Agher Church is the local Anglican church. The church holds a very important stained-glass window made by Thomas Jervais. It is the second-earliest known Irish-made stained-glass window. The unusual subject is St Paul preaching to the Athenians on top of Mars Hill outside the Court of Areopagus. The window was originally erected in the private chapel of the nearby Dangan Castle, the former stately home and seat of the Wellesley family (the childhood home of Arthur Wellesley, 1st Duke of Wellington), which burnt down in 1809. The window was presented to Agher by the O'Connor family, who were then occupying Dangan. Soon after the new Agher Church was constructed, Samuel Winter erected a family burial vault in the churchyard. Agher church was re-built in 1902. The church's history goes back to 1407, when The Reverend W. Edwards and Reverend N. Vale was a part of the clergy.
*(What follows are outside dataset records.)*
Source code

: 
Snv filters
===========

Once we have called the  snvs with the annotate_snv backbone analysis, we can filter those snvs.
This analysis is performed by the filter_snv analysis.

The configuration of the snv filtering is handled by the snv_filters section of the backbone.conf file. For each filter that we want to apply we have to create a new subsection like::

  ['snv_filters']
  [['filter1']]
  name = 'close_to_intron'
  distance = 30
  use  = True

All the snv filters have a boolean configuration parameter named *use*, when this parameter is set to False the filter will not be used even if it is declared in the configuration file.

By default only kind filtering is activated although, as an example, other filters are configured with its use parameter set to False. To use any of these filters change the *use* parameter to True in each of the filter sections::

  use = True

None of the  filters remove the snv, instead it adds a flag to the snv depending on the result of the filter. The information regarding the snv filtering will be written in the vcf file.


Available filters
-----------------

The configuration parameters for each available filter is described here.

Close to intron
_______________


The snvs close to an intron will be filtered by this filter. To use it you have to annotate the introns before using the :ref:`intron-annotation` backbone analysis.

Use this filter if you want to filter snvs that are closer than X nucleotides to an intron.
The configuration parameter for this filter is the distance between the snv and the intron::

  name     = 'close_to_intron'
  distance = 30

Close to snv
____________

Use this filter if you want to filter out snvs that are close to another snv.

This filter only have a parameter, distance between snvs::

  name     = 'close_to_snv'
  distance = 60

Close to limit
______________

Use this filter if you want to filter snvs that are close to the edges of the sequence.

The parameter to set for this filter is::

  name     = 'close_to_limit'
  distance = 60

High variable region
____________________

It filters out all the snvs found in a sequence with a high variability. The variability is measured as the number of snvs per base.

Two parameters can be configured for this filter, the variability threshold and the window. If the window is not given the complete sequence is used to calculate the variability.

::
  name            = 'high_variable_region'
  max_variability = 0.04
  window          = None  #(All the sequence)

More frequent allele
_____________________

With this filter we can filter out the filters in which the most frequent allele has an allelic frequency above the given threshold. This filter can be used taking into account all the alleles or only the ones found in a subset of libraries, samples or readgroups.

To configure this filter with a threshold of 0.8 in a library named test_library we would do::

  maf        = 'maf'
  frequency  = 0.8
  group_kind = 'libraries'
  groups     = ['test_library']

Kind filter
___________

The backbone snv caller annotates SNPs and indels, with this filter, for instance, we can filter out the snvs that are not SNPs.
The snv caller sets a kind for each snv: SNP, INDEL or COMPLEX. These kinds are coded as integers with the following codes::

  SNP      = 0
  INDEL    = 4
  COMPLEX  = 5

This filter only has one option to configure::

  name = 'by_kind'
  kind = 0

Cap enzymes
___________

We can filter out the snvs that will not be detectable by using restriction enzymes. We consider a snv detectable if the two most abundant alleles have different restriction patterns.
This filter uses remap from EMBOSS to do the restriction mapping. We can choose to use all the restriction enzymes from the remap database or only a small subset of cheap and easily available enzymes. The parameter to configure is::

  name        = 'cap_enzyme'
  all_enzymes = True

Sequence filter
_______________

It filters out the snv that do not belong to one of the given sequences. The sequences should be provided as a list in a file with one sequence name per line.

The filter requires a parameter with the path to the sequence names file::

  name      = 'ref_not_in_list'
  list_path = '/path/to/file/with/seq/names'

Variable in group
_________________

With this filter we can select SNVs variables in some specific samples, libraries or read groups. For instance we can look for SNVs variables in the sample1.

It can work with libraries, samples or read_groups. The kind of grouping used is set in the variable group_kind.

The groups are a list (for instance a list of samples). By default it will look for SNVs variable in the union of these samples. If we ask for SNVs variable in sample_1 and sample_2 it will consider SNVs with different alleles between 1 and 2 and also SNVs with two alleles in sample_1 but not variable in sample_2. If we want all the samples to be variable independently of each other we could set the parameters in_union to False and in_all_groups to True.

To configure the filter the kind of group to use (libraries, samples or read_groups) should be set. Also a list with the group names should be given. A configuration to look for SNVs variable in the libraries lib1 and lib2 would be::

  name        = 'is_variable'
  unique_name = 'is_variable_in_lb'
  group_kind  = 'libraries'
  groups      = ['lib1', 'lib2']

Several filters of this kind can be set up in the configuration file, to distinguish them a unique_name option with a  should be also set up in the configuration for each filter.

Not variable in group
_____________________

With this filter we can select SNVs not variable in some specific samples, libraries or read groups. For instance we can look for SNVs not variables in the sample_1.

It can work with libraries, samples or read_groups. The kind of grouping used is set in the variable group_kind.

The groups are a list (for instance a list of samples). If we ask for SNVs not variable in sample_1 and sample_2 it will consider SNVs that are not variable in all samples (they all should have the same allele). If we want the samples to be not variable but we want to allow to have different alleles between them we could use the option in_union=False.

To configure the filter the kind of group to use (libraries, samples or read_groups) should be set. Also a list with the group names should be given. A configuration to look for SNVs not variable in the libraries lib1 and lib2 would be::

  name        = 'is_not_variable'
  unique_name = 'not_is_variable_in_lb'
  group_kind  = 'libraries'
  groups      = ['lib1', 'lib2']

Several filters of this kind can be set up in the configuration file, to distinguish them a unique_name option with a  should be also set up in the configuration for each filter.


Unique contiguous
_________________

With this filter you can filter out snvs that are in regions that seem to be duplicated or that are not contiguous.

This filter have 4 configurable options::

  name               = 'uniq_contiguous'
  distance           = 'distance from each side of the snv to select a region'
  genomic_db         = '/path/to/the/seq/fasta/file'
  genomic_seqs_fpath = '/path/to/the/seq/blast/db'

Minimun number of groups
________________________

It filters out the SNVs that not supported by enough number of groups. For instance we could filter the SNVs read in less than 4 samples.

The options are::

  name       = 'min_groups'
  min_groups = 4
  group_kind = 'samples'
The poet, political writer, and clergyman Jonathan Swift (1667–1745) was rector of the Church of Ireland Church at Agher.

The adjoining cemetery contains the graves of the Winter family, who provided the land on which the church was built in 1802. Members of the O'Higgins Family who were descended from the Barons of Ballynary in County Sligo and of whom Bernardo O'Higgins of Chile was a kinsman are also buried in Agher Cemetery.

Agher Church is in the Rathmolyon and Dunboyne Union of parishes. The rector of the union is Rev. Eugene Griffin.

==Sport==
Summerhill Golf Club is a 9 hold golf course located on the Rathmolyon end of the area close to the Rahinstown Estate. It is owned by the Nangle family. As of 2013, the captain was Joe Crowe.

Agher's local Association football (soccer) club is Park Celtic Summerhill. Originally formed in the 1980s as Agher Park FC, with just one team playing in the Meath and District League, the club grew to 12 teams by 1995. Agher Park FC amalgamated in 2009 with another local club Summerhill Celtic to become Park Celtic Summerhill.